◆ MATERIAL TO PROCESS
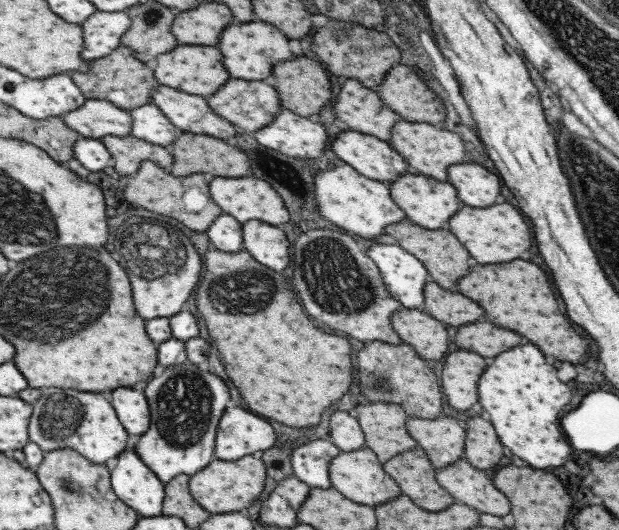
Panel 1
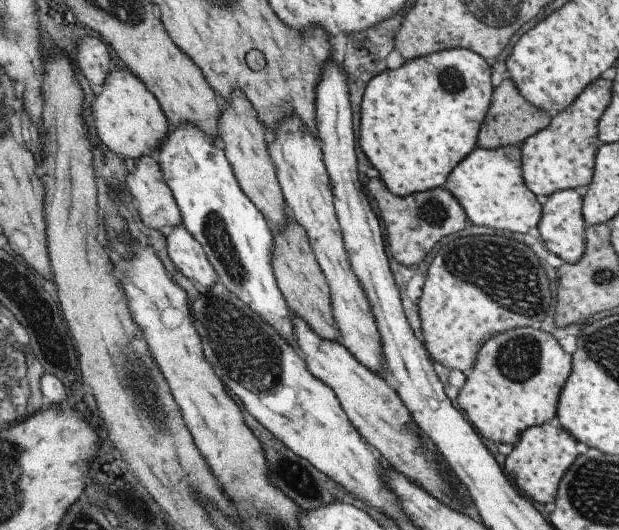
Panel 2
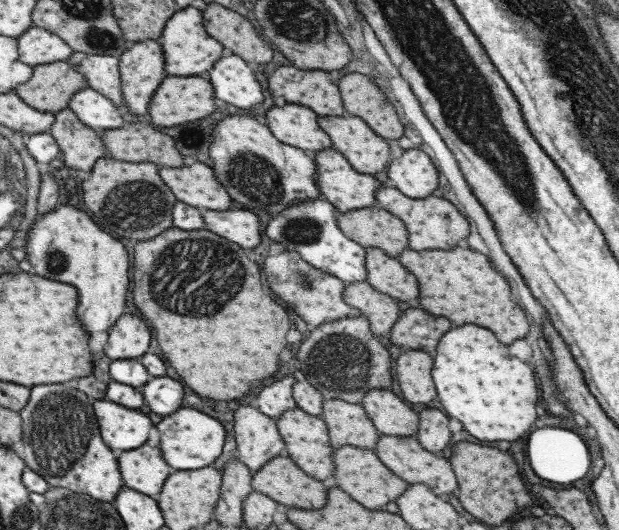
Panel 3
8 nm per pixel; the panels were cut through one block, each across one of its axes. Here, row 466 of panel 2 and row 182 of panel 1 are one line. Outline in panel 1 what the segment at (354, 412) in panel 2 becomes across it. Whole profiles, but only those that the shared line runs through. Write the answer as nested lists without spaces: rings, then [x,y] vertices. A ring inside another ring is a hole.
[[[411,172],[401,174],[393,182],[389,182],[388,186],[391,190],[391,198],[393,202],[405,212],[405,220],[423,226],[423,229],[436,230],[441,228],[457,210],[459,210],[459,200],[455,198],[455,188],[451,188],[451,184],[445,182],[437,182],[431,180],[427,176],[411,176]]]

◆ ABOUT THIS EXERCISE
Reproduce all the data as it stands. The pictures are not part of the copy.

◆ EXERCISE OUTPUT
Panel 1
Panel 2
Panel 3
8 nm per pixel; the panels were cut through one block, each across one of its axes. Here, row 466 of panel 2 and row 182 of panel 1 are one line. Outline in panel 1 what the segment at (354, 412) in panel 2 becomes across it. Whole profiles, but only those that the shared line runs through. Write the answer as nested lists without spaces: rings, then [x,y] vertices. A ring inside another ring is a hole.
[[[411,172],[401,174],[393,182],[389,182],[388,186],[391,190],[391,198],[393,202],[405,212],[405,220],[423,226],[423,229],[436,230],[441,228],[457,210],[459,210],[459,200],[455,198],[455,188],[451,188],[451,184],[445,182],[437,182],[431,180],[427,176],[411,176]]]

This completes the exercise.